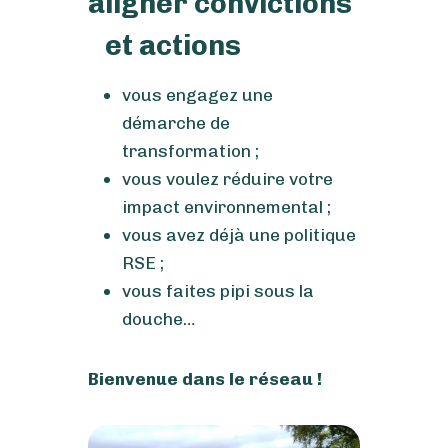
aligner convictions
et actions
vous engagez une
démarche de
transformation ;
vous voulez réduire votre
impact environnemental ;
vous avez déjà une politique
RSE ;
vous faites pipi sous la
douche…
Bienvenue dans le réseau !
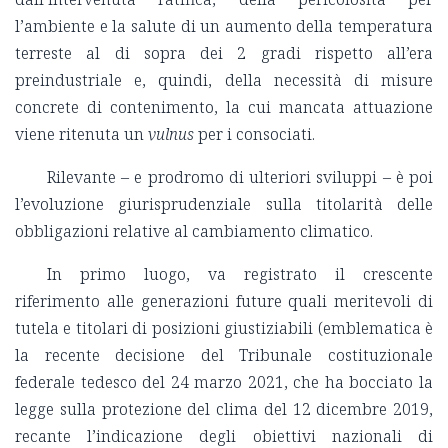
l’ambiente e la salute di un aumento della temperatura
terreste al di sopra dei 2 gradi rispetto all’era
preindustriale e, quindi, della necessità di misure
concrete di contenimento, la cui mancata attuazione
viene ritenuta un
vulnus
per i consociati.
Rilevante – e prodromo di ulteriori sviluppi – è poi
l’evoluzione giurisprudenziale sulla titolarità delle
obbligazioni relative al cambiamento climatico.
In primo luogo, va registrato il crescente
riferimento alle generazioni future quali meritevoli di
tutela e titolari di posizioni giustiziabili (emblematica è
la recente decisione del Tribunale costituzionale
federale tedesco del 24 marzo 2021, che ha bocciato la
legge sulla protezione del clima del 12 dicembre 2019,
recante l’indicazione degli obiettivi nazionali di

Wat wordt verwacht:
Herhaal de tekst van alle bovenstaande vermeldingen woord voor woord en laat de afbeeldingen daarbij weg.

Antwoord op opdracht:
aligner convictions
et actions
vous engagez une
démarche de
transformation ;
vous voulez réduire votre
impact environnemental ;
vous avez déjà une politique
RSE ;
vous faites pipi sous la
douche…
Bienvenue dans le réseau !
l’ambiente e la salute di un aumento della temperatura
terreste al di sopra dei 2 gradi rispetto all’era
preindustriale e, quindi, della necessità di misure
concrete di contenimento, la cui mancata attuazione
viene ritenuta un
vulnus
per i consociati.
Rilevante – e prodromo di ulteriori sviluppi – è poi
l’evoluzione giurisprudenziale sulla titolarità delle
obbligazioni relative al cambiamento climatico.
In primo luogo, va registrato il crescente
riferimento alle generazioni future quali meritevoli di
tutela e titolari di posizioni giustiziabili (emblematica è
la recente decisione del Tribunale costituzionale
federale tedesco del 24 marzo 2021, che ha bocciato la
legge sulla protezione del clima del 12 dicembre 2019,
recante l’indicazione degli obiettivi nazionali di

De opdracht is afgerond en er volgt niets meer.